Gözlerimi ona kitledim, dolu gözlerim onun buruk gülümsemesi ile kesişti. Ormanlarındaki yangın uzun süre sonra sönmüştü, onun bana benim ona ihtiyacım vardı. Cevap vermemiş sadece yanıma daha da yakınlaşarak bir kolunu omzuma atıp beni kendine çekmişti, göğüsüne uzanmış onun kokusunda kaybolmama izin vermişti. "Her şey düzelecek, her şeyi düzelteceğim Cooper" bunu söylemesi ile göz yaşlarımı tekrar yanaklarımda buldum "tek başına olmadığını bil Perceval, bunca yaşanmışlık boşuna olmayacak" Charles saçlarıma bir öpücük kondurduğunda kendimi onun güvencesinde olduğumu biliyordum. Uyku gözlerime yavaş yavaş dolarken o cevap vermemişti "hadi seni yatıralım güzelim" beni kendinden uzaklaştırıp ayağa kaldırmış ve hala onun kolları altındayken beni bilmediğim bir evin bilmediğim bir odasına doğru götürmüştü. Uykumun geldiğini nasıl anlamıştı bilmiyorum ama beni benden daha iyi tanıdığını anlamam zor olmamıştı.
Yatak odasına geldiğimizi Charles'ın açtığı ışıkla anlamıştım. Kahverengi ve Ferrari logoları ile dolu olan, bir duvar boydan boya camla süslenmiş bir odaya geçtiğimizde beni yatağa oturtmuş ve saçlarımı okşamıştı "sen burada dinlen ben içerde yatarım olur mu?" Cevap bile vermezken Charles beni sakince süzdü "ama bu kıyafetler ile rahat bir uyku çekemezsin" yanımdan ayrılıp odanın hemen yanında duran başka bir odaya girmiş elinde beyaz bir tişört ile geri dönmüştü "bunu giy fazlaca geniş ve seni rahat ettirir" gözlerimle onu onayladığımda odadan çıkmadan önce saçlarıma ufak bir öpücük daha kondurmuş ve odadan çıkmıştı.
Bana verdiği tişörtü giydiğimde kesinlikle az önce giydiğim elbiseden daha uzun durduğu kesindi. Üstünde ufak bir Ferrari logosu vardı ve tamamiyle onun parfümü hakimdi. Onun olmadığı bir oda tamamen onun varlığı ile doluydu.

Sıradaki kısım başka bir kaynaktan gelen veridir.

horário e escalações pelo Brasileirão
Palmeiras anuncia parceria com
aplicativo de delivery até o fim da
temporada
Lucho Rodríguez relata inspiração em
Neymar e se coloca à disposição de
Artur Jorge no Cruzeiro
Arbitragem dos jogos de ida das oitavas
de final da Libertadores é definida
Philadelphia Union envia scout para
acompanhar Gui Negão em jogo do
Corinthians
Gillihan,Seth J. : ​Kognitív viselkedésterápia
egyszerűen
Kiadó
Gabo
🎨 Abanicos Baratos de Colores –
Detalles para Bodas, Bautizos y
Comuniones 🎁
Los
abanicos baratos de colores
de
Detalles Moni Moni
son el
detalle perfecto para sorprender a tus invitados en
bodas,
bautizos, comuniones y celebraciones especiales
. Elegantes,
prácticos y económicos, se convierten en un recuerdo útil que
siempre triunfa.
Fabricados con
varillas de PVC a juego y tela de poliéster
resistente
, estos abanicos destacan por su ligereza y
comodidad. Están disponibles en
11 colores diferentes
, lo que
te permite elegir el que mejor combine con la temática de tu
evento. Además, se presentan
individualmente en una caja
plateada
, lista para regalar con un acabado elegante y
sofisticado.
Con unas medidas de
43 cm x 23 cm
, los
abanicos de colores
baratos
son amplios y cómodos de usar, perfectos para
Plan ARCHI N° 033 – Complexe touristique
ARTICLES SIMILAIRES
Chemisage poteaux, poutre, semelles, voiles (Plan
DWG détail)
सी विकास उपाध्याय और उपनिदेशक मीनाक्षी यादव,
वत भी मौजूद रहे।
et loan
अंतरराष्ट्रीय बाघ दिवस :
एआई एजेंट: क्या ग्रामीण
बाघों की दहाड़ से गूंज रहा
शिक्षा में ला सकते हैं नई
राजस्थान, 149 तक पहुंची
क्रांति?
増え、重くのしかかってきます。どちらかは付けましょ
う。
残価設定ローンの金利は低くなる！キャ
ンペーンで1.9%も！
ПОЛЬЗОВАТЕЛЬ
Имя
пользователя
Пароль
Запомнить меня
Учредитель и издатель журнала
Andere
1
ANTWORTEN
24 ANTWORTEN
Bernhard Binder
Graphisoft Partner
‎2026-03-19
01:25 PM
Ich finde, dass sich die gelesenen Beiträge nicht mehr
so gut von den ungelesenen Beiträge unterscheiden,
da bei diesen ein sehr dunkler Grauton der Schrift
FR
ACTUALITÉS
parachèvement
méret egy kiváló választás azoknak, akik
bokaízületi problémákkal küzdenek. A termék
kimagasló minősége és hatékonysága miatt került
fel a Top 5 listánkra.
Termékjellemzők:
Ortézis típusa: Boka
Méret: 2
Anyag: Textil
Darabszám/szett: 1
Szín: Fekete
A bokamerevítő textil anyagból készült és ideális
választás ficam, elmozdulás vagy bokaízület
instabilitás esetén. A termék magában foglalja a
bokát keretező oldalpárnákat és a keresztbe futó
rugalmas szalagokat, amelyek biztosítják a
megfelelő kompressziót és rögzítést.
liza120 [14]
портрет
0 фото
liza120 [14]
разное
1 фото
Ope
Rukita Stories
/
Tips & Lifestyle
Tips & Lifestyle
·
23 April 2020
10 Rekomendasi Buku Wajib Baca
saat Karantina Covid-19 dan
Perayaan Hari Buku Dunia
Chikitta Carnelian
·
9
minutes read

Odadan çıkıp tekrardan salona adımladığmda Charles'ın loş bir ışık altında otururken viski yudumladığını gördüm. Sıkıntıyla oturuyordu ve kafasında dumanlar uçtuğunu burdan anlayabiliyordum "Charles.." sesimi işitmesi ile bana dönmüş ve üzerimdeki bakışları vücudumu bulmuştu "hala uyumadın mı?" Başımı iki yana salladıktan sonra ayağa kalkmış ve elimden tutarak odaya geçmemi söyleyen bir kafa işareti yaparak onu takip etmiştim. Odaya geçtiğimizde yatağın yumuşak yorganını kenara atıp yatmam için elleri ile göstermişti. İtiraz etmemiştim ve yastığa kafamı yaslayıp Charles'ın eleri ile tuttuğu yorganı üstüme örtmesine izin vermiştim. "Bir şey olursa içerdeyim güzelim" arkasını dönüp gidecekken ellerim ile onun bileklerini tutmuştum yalnız kalmak istemiyordum "gitme, burda benimle uyu" Charles bana bakarak gülümsediğinde başını 'tamam' anlamında sallamış ve yatağın diğer tarafına giderek yanıma gelmişti. Kolları belime dolanmış burnu ise boynumda ufak bir yol çizmişti, "seni seviyorum Bayan Cooper" gözlerimi kapatmış anın tadını çıkartıyordum "bende seni seviyorum Lord Perceval" elleri belimi daha çok sıkarken boynuma ufak bir öpücük kondurmuştu. Onun hakim olduğu bu yatakta uykuya dalmam ise çok uzun sürmemişti.🏎️🎀
Charles'ın bunca zaman sevdiği kadının onu seven bir adamla olan yakınlığını ve mutluluğunu izlemesi acıttı..
ŞİMDİ OKUDUĞUN
we were born to die ☆ Charles Leclerc
Fanfiction"Hepimiz ölmek için doğduk Perceval"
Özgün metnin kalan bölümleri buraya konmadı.